I’m short. Does this mean I must have a Napoleon complex? Tall people earn more money, are more likely to advance in the workplace, and are more likely to become President of the US! And everyone assumes that just because you’re tall you must play basketball.

Do you look at a blond woman and think she has more fun? Or that she is as dumb as the classic jokes? I’m a redhead… I can’t tell you how many times people have commented that I must have a fiery temper. I DO NOT! (Kidding.) Several famous actresses have dyed their hair for roles – some go blond to get the sexy girl parts; some go brunette to get the serious girl parts. Does Hollywood have it right that we can’t see past hair color to the woman inside?

And what about our biases based on how attractive (or unattractive ) a person is. Many books are written on the subject of attractive people getting more in life. Not just more money and better jobs, but even better service in a store.

* [Dataset entries]
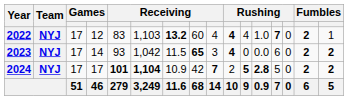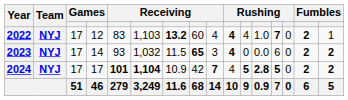2023 | column 6: 1,042 -> 1,032
2024 | column 10: 2 -> 4
2024 | column 13: normal -> bold
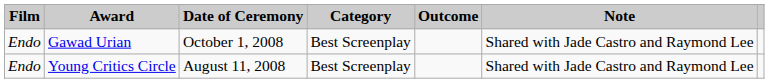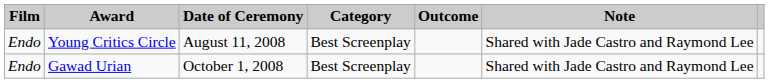rows swapped: Young Critics Circle <-> Gawad Urian
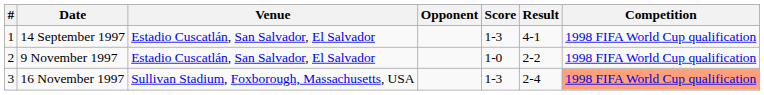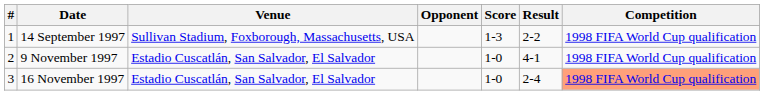14 September 1997 | Venue: Estadio Cuscatlán, San Salvador, El Salvador -> Sullivan Stadium, Foxborough, Massachusetts, USA
14 September 1997 | Result: 4-1 -> 2-2
9 November 1997 | Result: 2-2 -> 4-1
16 November 1997 | Venue: Sullivan Stadium, Foxborough, Massachusetts, USA -> Estadio Cuscatlán, San Salvador, El Salvador
16 November 1997 | Score: 1-3 -> 1-0
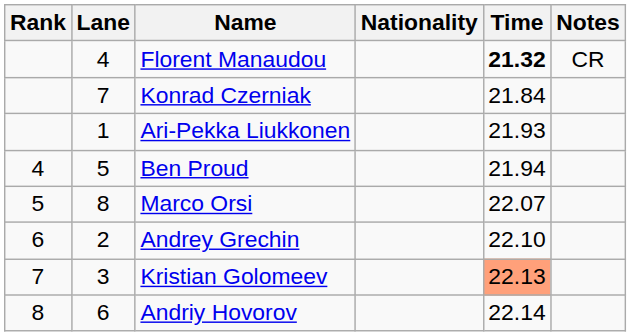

* [Exercise instructions] Reproduce the passage about appearance and bias word for word, from "Do you look" up to and including "the woman inside?".

* [Exercise answer]
Do you look at a blond woman and think she has more fun? Or that she is as dumb as the classic jokes? I’m a redhead… I can’t tell you how many times people have commented that I must have a fiery temper. I DO NOT! (Kidding.) Several famous actresses have dyed their hair for roles – some go blond to get the sexy girl parts; some go brunette to get the serious girl parts. Does Hollywood have it right that we can’t see past hair color to the woman inside?